Abécédaire

 
 Divers n° 1
 
 


Hélène Merlin-Kajman

06/12/2014

Divers : le mot est joli, joyeux même. Car il évoque d’abord l’insouciant renouvellement des différences, leur variété, leur désordre. Sans lui, pas de plaisir. Tant pis pour les maniaques ou les obsessionnels : l’objet du désir, nous le savons bien, est éminemment substituable ; et le dieu Amour, parfois archer aveugle, parfois funambule follement obstiné...

En littérature, son nom est Abeille : butinante, froufroutante, bourdonnante, allant deça delà les fleurs, et, du divers, faisant le trésor qui nous enchante. C’est le divers devenu miel : un Un qui ne détruit ni n’écrase rien.

En morale, il inquiète, non sans raison, d’une inquiétude fertile : il fait osciller les normes mais conduit trop vite à la vaine et triste répétition du libertinage.

Le divers vaut s’il nous blesse un peu et s’il nous donne beaucoup d’élan. Relativisme est son écueil et dogmatisme son ennemi.

En politique, il menace bien davantage :  « divers droite », « divers gauche » (plus rare), agrégation de mécontents qui agressent le collectif et dispersent les voix...

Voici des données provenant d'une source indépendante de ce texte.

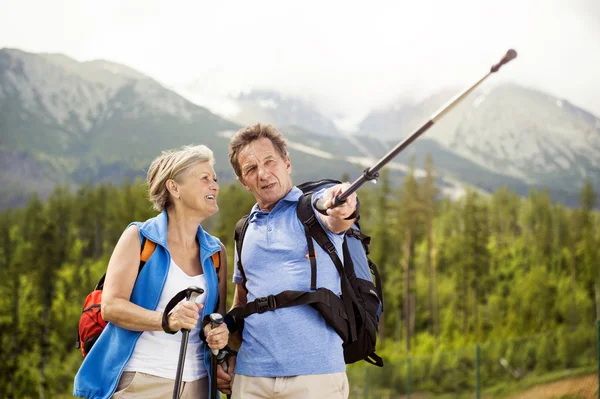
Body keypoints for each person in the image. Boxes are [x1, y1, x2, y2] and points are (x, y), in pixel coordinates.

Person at [73, 144, 230, 399]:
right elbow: (111, 307)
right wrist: (167, 320)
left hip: (200, 383)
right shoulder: (139, 238)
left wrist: (220, 333)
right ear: (174, 188)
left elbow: (217, 315)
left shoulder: (216, 252)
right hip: (142, 380)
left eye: (215, 179)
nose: (215, 186)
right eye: (204, 179)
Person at [220, 123, 358, 399]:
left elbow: (337, 213)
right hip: (250, 378)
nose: (263, 174)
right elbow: (241, 302)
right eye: (251, 169)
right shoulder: (243, 231)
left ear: (287, 163)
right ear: (243, 182)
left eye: (269, 161)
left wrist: (343, 200)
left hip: (315, 377)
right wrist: (230, 353)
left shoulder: (313, 212)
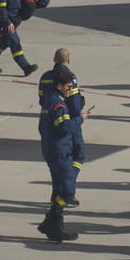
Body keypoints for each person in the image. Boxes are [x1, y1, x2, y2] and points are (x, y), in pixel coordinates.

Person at [39, 52, 89, 205]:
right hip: (67, 120)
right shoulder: (70, 77)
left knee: (55, 166)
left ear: (54, 59)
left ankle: (58, 195)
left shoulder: (44, 76)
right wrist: (80, 118)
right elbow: (74, 104)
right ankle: (67, 192)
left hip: (46, 121)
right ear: (69, 60)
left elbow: (41, 99)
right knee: (77, 156)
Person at [37, 72, 80, 242]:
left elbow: (41, 127)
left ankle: (55, 226)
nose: (71, 90)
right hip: (60, 151)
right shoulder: (58, 104)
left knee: (57, 189)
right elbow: (64, 127)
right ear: (59, 86)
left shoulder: (49, 100)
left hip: (52, 149)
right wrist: (80, 120)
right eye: (69, 87)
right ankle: (52, 217)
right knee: (68, 190)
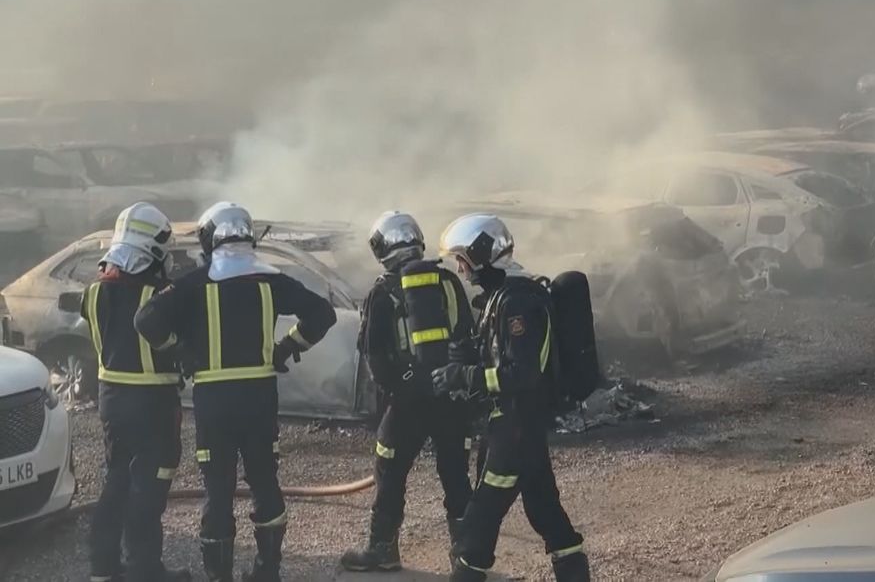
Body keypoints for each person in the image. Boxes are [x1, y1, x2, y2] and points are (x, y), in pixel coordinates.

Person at [135, 202, 337, 582]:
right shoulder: (272, 281)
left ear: (209, 239)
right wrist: (287, 347)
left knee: (218, 488)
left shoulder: (193, 283)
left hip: (214, 401)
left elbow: (145, 319)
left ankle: (219, 576)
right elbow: (323, 314)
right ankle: (267, 571)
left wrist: (181, 351)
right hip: (260, 397)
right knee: (265, 481)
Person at [432, 213, 590, 582]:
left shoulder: (518, 303)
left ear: (481, 255)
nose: (461, 269)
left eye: (462, 260)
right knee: (545, 511)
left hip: (516, 424)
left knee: (480, 519)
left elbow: (522, 374)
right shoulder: (502, 297)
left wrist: (465, 376)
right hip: (517, 423)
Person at [340, 211, 475, 572]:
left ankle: (382, 549)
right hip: (451, 395)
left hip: (406, 404)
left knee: (389, 471)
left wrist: (400, 389)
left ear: (381, 248)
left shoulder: (382, 292)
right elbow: (466, 333)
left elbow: (373, 356)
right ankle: (467, 557)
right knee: (456, 476)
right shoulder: (448, 280)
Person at [86, 203, 191, 582]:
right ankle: (145, 570)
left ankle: (103, 568)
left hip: (111, 400)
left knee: (116, 479)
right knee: (150, 487)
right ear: (153, 250)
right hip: (153, 404)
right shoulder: (158, 296)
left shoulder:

Dans les ordres du jour de nos modernes réunions, on charge le divers de l’inclassable, du fortuit, du sujet de dernière minute. Il est un peu comme la foule des curieux s’engouffrant après un cortège ou la bande des badauds qui flânent encore longuement une fois la cérémonie terminée...

Bien sûr, le danger du divers, c’est l’éparpillement, l’incohérence, l’amateurisme. Diversion et divertissement. Il mène à deux doigts de la panne, de la discorde, et même de l’ennui quand il multiplie banalités et anecdotes.

Mais il dit aussi le regard émerveillé sur la Création, son abondance, son foisonnement. Et même sans Créateur : dès que nous ouvrons les yeux sur le monde, la lumière éclaire l’enivrante diversité des formes, des senteurs, des goûts, des couleurs, de l’animé, du pétrifié, du végétal, des reliefs, des langues, des climats, des fables...

Le divers : très menacé aujourd’hui sous ses formes les plus belles. Très fréquenté sous ses formes les plus faibles. A combattre absolument, car l’assemblage est beau, belle l’assemblée - mais pas la masse, ni l’uniformité. Donc à défendre ardemment, à condition de s’arracher à l’angoisse de sa disparition.